- _What you are asked to do_: Before you return the lines below, strip out any images and keep every word as written.
[[ Data for this task, beginning ]]
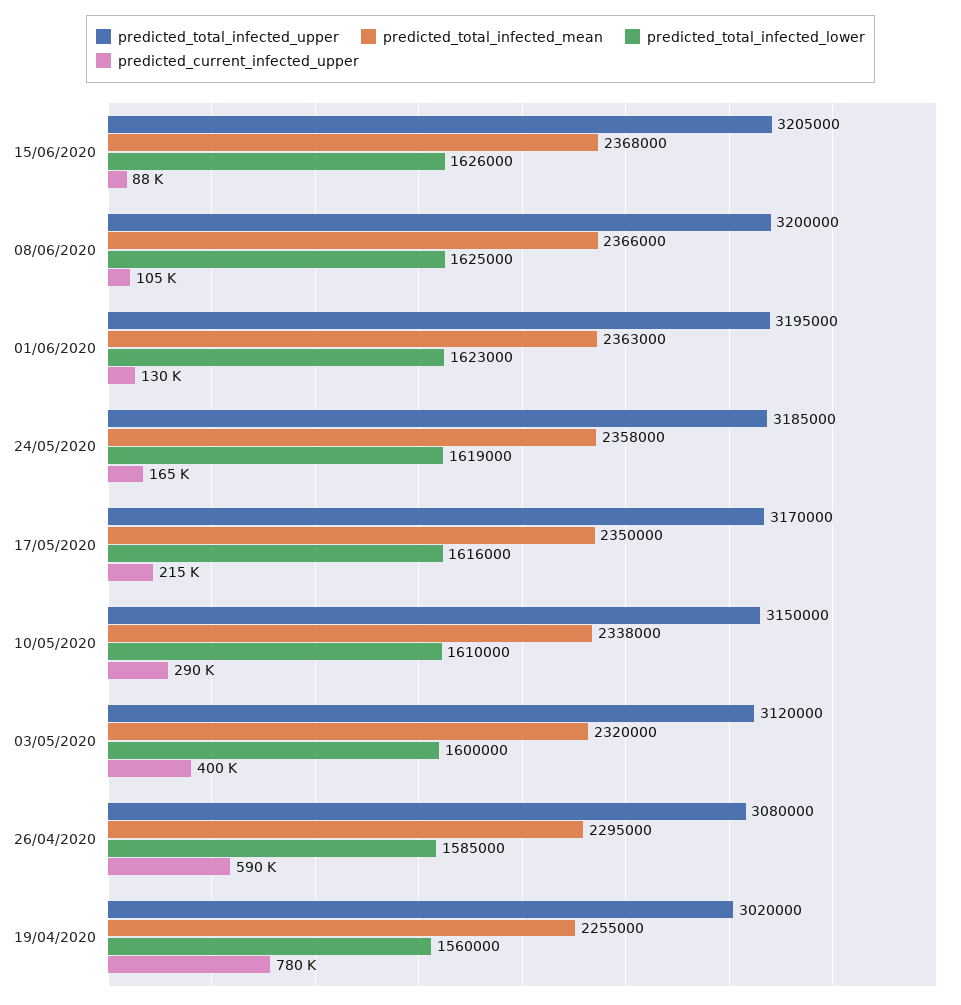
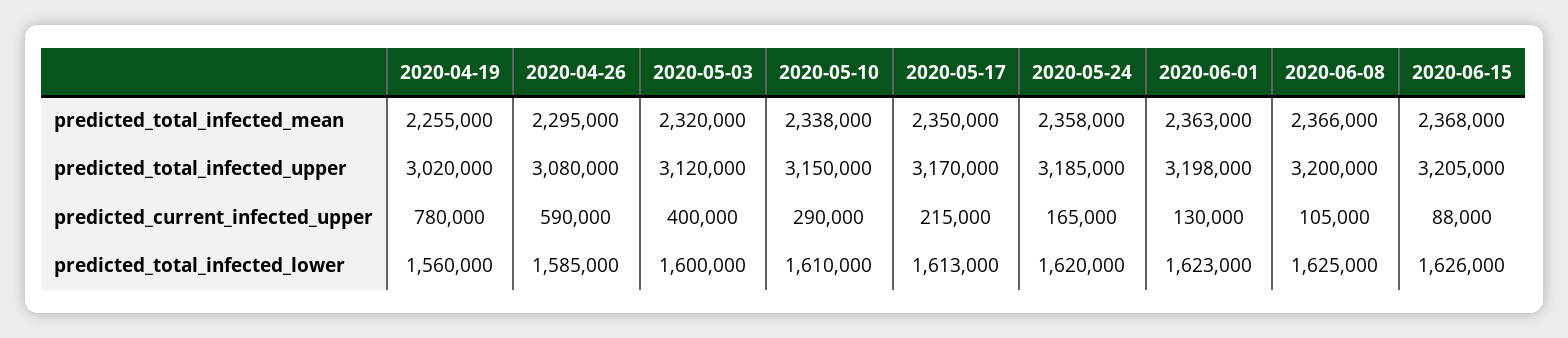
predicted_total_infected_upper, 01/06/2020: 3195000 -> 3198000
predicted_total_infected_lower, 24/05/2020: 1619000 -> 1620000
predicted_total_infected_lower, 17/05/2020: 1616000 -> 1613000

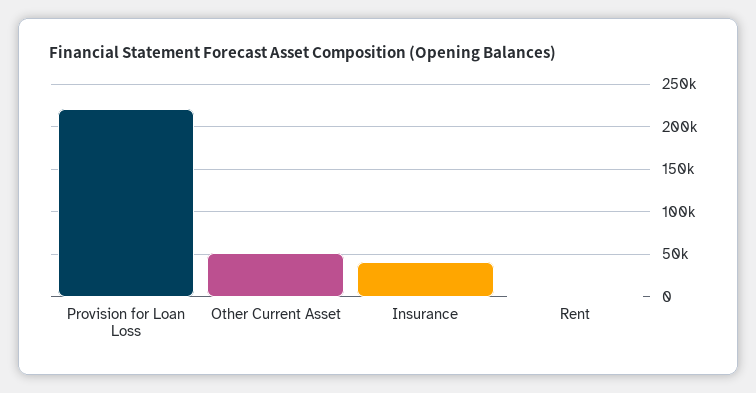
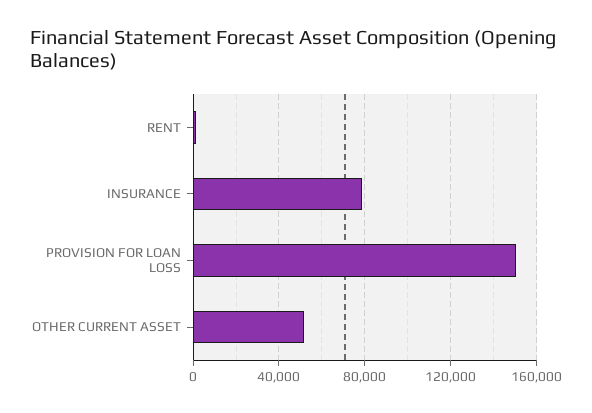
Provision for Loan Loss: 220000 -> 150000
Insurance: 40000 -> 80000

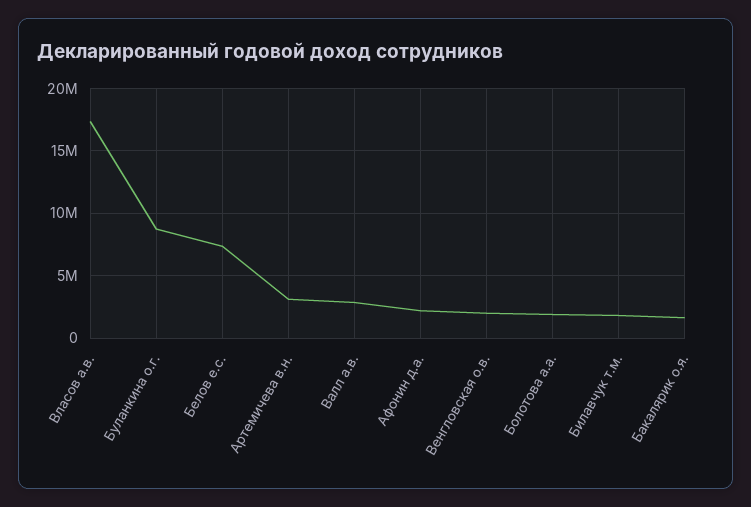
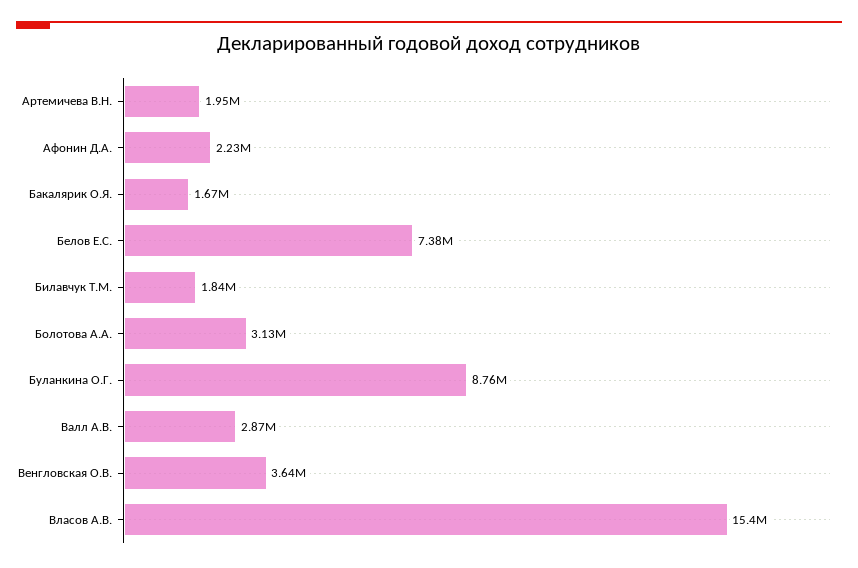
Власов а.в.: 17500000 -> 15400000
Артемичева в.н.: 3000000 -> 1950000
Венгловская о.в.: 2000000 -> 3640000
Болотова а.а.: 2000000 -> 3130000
[[ Data for this task, end ]]
- _Completed exercise_:
predicted_total_infected_upper, 01/06/2020: 3195000 -> 3198000
predicted_total_infected_lower, 24/05/2020: 1619000 -> 1620000
predicted_total_infected_lower, 17/05/2020: 1616000 -> 1613000

Provision for Loan Loss: 220000 -> 150000
Insurance: 40000 -> 80000

Власов а.в.: 17500000 -> 15400000
Артемичева в.н.: 3000000 -> 1950000
Венгловская о.в.: 2000000 -> 3640000
Болотова а.а.: 2000000 -> 3130000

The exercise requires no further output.